Much tangible and intangible knowledge, in the forms of stories, songs and oral traditions resides in art galleries, libraries, archives and museums. While Indigenous people have been demanding repatriation of human ancestors and their cultural artifacts over many years, the reality is that institutions continue to hold vast Indigenous collections. There is an accelerating movement to incorporate Indigenous framed archival practices (Callison et al., 2016) and an acknowledgment of the role of such institutions in perpetuating colonialism (Giblin et al., 2019). At a structural level, there are well-documented cases of histories of racist and offensive subject terms and classification schemes that homogenize and essentialize and that have remained static, retaining their colonialist roots. Far from being neutral classifications, library taxonomies are inherently biased, reflecting the dominant perspective of the “other” (Vaughan, 2018) For example, Indigenous people do not classify themselves as “indigenous,” “native,” “aboriginal,” “Amer-Indian” or other such blanket description. As a Māori woman from Aotearoa New Zealand, I identify my tribal affiliations as Ngāi Tahu and Rangitāne. However, similar to government administrative data, library cataloging collectivizes groups of people to enable search, misnaming or using non-Indigenous terms to explain phenomena and maintaining a “rules-based” orientation to cataloging such as the Library of Congress, Dewey or Anglo-American Cataloguing Rules (Duarte and Belarde-Lewis, 2015). Such rules can be difficult to change, even when societal attitudes have.

One response to this has been to examine the metadata in archival classification systems. Metadata is the “data about data,” or the cataloging information about a collection. It describes information, it enables administrative functions to ensure data is stored, preserved and able to be accessed technically, it identifies rights e.g., copyright, and it structures disparate individual components into larger more meaningful understandings. As such it is ideologically based, and neither neutral nor objective but rather subjective in what it includes, omits or describes (Gartner, 2016; Haberstock, 2020). While user or “social”-generated, as opposed to archival specialist generated metadata is becoming more a feature (Alemu, 2018), Indigenous-generated metadata functions additionally to address colonial power structures.

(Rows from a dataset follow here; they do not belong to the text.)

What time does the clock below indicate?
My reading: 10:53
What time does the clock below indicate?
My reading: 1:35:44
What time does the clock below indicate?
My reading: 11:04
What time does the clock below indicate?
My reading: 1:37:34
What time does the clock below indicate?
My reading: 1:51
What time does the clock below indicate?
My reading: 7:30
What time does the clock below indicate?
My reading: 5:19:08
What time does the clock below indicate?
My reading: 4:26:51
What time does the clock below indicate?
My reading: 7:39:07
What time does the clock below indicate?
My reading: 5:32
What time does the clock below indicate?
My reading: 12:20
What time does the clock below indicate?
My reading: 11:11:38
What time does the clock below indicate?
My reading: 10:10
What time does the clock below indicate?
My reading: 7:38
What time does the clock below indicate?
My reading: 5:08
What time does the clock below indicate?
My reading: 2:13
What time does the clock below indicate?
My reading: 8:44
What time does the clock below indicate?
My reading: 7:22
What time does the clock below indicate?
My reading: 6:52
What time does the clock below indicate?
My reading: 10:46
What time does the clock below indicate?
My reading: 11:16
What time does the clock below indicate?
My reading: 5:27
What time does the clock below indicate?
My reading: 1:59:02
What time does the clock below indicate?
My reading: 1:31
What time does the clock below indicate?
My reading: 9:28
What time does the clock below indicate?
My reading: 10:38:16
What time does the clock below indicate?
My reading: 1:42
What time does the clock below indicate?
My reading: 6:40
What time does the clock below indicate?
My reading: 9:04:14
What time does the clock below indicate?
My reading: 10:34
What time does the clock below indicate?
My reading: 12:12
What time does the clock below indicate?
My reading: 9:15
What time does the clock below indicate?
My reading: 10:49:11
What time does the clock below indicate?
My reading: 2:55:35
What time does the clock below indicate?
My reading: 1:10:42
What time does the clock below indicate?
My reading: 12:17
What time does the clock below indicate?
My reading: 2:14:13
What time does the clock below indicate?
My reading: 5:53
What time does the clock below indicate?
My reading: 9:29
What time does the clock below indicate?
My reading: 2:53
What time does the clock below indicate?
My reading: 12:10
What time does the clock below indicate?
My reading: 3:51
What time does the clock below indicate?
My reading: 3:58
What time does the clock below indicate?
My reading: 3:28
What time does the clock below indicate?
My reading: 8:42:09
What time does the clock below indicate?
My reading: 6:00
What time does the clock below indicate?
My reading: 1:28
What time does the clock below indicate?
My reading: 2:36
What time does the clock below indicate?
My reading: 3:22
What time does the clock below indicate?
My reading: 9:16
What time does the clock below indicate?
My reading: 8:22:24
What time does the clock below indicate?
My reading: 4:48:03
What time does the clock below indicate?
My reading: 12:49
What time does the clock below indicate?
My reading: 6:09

In order to decolonize archival metadata, some institutions are participating with Indigenous groups to develop more nuanced metadata labels or “tags.” For example, in Aotearoa New Zealand librarians are adding Māori terms into subject headings, including authority files with Māori terms; instructions for faceting Western concepts such as “myths and legends” with Māori concepts of “history and genealogy”; and rules for faceting records to include the perspectives of the relevant tribes in a document (Duarte and Belarde-Lewis, 2015). In another project, Zuni elders worked with the A:shiwi A:wan Museum and Heritage Center to catalog Zuni items excavated in the 1920s. In this project, additional metadata schema were required to the “normal” to incorporate uses and practices of, and stories and narratives around objects (Haberstock, 2020). For some institutions, specificity about Indigenous material in collections can reveal a lack of knowledge, with metadata schema failing to associate content and the authorities of tribal nations, clans or families, their communities, or territories.

In a move similar to the repatriation of human remains or artifacts, Anderson and Christen (2019) advocate for “digital repatriation,” which cedes decision making about access, narration, curation, and circulation of research materials to the original stewards that in turn affects future documentation, recording, metadata, as well as publication. For them, attribution is key given that photographs, sound recordings, films, artworks and manuscripts documenting Indigenous lives are the property of the “author” under copyright law. This is similar to the way that an inventor who develops a treatment based on Indigenous medicinal knowledge can be granted a property right in the form of a patent. Given that authorship circulates in perpetuity through the infrastructures of research—catalogs, records, publications and citations—digital repatriation acts as a rupture to colonialism through re-attribution to and control by originating communities. The example that Anderson and Christen highlight is that of sound recordings of Passamaquoddy singers, recorded in the 1890s by ethnographer Fewkes without attributions but through interactions with descendants of the original singers, re-attributed to the individuals who supplied the voices. More than that, however, the Library of Congress record contextualizes the recording, includes cultural and traditional narratives supplied by the elder descendants and applies “Traditional Knowledge Labels” to the record, including one that indicates that the material is non-commercial.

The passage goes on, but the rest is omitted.